*Task list*
• 1. Translate this sentence from the text on Vanilla Ice into Spanish: "By 1994, the Vanilla Ice craze had run out of steam."
• 2. According to the text on Vanilla Ice, who helped him release his third studio album, Hard to Swallow, in 1997?

*Source extract*

[Start of section]

Ice reached the height of his popularity in 1991, appearing in such cinematic masterpieces as Teenage Mutant Ninja Turtles II: The Secret of the Ooze and the iconic Cool as Ice. (Fun fact: Cool as Ice is so incredibly awful, it holds both a Golden Raspberry Award and an 8% rating on Rotten Tomatoes. All this without the aid of Pauly Shore.)
By 1994, the Vanilla Ice craze had run out of steam. Rob got into the Rastafari movement, became a vegetarian, grew dreadlocks and released an album (mostly) about smoking weed. Not so surprisingly, Mind Blowin’ failed to impress anyone and the record label that had built up Vanilla Ice’s career went bankrupt.
At this time, Rob began using ecstasy, cocaine and heroin. After a suicide attempt in July 1994, Ice decided it was time to clean up his act and start fresh. He joined a grunge band (the aptly-named Pickin’ Scabz), got married and opened up a Miami-based Extreme sports store.
Ice developed a friendship with producer Ross Robinson, and in 1997, Ross helped him release his third studio album Hard to Swallow. The record’s darker sound attracted a whole new fan base (mostly Juggalos) and Rob finally got the fresh start he’d been searching for.
Where Is He Now?
Still releasing music independently and starring in various reality TV train wrecks.
In 2002, after reuniting with his former manager Tommy Quon, Rob appeared in several reality and game shows, including Celebrity Boxing and Hollywood Squares. His most famous TV appearance was in VH1’s The Surreal Life in 2004, which he cited as being a “therapeutic experience” (though much of it was staged).

[End of section]

*Listed entries*
[Start of section]

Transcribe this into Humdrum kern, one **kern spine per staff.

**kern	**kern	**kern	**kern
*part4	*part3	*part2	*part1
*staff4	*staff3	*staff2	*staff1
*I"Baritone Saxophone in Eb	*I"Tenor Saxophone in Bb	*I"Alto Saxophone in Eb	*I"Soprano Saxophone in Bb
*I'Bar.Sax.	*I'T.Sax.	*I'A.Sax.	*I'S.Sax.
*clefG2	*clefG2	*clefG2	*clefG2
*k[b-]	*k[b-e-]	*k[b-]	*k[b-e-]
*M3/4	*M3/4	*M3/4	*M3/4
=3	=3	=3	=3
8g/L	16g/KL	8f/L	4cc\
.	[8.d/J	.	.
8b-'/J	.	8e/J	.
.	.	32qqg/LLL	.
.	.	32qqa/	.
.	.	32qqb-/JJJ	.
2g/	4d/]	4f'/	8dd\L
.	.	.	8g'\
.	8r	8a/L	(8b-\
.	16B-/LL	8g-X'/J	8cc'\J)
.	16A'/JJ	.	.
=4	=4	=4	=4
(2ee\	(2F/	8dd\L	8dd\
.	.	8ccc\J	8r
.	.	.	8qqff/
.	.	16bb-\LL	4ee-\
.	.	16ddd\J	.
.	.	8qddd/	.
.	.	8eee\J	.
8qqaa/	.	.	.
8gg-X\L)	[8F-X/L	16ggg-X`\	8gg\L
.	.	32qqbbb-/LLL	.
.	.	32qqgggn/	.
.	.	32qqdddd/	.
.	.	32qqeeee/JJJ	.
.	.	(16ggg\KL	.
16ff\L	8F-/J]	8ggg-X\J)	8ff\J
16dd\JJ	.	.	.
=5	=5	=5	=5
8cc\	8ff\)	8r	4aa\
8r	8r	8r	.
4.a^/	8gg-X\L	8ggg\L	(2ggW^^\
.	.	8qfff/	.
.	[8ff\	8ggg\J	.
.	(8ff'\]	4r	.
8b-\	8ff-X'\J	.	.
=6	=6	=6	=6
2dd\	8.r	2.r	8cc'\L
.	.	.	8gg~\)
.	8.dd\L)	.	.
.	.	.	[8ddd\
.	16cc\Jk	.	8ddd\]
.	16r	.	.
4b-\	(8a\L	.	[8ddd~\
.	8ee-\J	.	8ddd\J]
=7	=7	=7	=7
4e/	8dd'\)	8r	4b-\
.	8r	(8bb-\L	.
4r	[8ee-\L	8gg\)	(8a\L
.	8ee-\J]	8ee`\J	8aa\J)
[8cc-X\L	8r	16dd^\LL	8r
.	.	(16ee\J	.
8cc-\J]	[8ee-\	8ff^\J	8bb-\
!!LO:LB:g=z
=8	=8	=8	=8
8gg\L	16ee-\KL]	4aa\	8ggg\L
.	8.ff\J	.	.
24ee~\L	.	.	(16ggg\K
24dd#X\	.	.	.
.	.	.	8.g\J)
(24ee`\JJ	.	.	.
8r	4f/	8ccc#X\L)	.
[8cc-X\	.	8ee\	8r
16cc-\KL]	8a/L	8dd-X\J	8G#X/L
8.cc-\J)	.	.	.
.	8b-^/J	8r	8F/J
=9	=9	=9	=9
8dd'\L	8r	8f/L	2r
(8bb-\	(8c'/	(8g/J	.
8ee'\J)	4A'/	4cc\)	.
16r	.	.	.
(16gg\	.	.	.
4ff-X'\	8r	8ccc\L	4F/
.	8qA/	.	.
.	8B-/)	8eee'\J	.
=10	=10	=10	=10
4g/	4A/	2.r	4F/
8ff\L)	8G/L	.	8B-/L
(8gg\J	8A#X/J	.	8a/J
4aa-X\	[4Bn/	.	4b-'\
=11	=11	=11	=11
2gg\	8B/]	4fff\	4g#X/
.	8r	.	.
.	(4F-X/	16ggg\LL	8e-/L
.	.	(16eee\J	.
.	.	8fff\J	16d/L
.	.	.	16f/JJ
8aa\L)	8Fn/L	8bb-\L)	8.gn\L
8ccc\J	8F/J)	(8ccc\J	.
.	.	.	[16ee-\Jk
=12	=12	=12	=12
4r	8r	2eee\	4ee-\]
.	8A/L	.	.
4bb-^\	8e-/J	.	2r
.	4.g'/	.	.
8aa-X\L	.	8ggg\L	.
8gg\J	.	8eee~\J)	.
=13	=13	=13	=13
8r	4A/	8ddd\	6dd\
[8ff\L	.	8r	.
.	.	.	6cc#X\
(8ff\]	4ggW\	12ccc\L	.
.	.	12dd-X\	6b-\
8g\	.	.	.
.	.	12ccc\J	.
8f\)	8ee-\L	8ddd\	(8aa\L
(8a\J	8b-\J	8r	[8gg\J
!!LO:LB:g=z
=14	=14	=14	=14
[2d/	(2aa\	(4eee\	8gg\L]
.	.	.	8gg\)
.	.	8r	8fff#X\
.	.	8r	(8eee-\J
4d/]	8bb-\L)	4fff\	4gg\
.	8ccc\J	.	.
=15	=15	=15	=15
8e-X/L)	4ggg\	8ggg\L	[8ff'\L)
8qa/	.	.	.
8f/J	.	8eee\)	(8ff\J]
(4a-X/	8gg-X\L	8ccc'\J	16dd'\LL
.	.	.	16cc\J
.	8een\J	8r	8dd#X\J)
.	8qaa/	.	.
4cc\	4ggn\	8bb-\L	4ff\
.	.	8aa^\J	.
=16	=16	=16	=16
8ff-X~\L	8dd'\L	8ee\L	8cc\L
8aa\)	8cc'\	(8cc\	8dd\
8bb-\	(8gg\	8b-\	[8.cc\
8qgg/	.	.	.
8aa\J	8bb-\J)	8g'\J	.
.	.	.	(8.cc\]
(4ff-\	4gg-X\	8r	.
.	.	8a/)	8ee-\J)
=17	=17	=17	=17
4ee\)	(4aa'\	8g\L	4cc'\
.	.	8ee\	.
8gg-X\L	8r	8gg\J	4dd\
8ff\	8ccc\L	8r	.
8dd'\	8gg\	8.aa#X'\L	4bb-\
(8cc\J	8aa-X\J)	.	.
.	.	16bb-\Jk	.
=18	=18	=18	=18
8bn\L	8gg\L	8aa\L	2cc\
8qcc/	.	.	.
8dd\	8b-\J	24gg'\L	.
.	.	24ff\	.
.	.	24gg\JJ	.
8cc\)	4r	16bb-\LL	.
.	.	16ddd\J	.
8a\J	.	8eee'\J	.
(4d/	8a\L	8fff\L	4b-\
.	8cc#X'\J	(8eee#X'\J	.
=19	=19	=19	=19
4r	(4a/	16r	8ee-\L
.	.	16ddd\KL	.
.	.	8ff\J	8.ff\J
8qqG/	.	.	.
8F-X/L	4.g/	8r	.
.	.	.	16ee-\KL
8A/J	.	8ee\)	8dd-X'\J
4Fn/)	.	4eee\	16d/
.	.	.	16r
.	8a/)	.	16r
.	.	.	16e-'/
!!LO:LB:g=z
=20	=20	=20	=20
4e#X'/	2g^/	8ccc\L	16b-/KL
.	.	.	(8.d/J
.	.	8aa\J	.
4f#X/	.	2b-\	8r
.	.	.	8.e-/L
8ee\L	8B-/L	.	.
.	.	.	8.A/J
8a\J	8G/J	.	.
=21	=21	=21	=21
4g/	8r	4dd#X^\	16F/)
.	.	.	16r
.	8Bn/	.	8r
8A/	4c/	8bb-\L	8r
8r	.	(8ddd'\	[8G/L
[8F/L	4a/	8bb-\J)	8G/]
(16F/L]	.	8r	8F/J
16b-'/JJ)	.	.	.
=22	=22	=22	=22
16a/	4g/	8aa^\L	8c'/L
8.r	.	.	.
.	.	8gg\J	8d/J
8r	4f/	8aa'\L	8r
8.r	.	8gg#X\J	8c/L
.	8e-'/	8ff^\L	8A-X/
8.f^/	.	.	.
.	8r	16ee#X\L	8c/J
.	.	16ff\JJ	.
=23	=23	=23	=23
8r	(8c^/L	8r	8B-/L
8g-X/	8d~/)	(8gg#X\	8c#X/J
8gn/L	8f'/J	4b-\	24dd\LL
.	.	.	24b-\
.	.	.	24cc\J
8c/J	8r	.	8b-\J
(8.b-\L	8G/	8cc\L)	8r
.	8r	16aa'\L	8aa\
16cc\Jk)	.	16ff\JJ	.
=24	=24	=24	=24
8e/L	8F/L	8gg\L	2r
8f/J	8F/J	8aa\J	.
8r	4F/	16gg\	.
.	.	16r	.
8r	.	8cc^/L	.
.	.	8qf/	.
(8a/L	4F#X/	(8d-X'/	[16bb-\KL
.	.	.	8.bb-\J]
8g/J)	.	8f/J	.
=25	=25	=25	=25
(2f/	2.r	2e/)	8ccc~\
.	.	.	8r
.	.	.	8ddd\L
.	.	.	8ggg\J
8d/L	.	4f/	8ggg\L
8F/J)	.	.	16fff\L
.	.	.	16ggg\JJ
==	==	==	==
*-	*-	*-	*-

[End of section]

*Solutions below*
• 1. Para 1994, la fiebre por Vanilla Ice se había agotado.

• 2. Producer Ross Robinson